**Work instruction**:
Check each line of the material below for the word "Example". State how many lines have it, and nothing more.
___ Entries shown ___
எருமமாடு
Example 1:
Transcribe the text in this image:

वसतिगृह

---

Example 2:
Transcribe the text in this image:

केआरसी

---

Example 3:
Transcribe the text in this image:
___
___ Entries shown ___
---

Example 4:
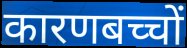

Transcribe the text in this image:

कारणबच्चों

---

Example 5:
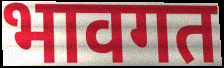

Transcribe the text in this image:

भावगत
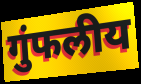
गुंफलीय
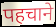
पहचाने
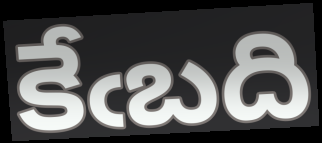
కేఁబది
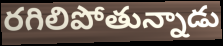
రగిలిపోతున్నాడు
___
**Solution below**:
5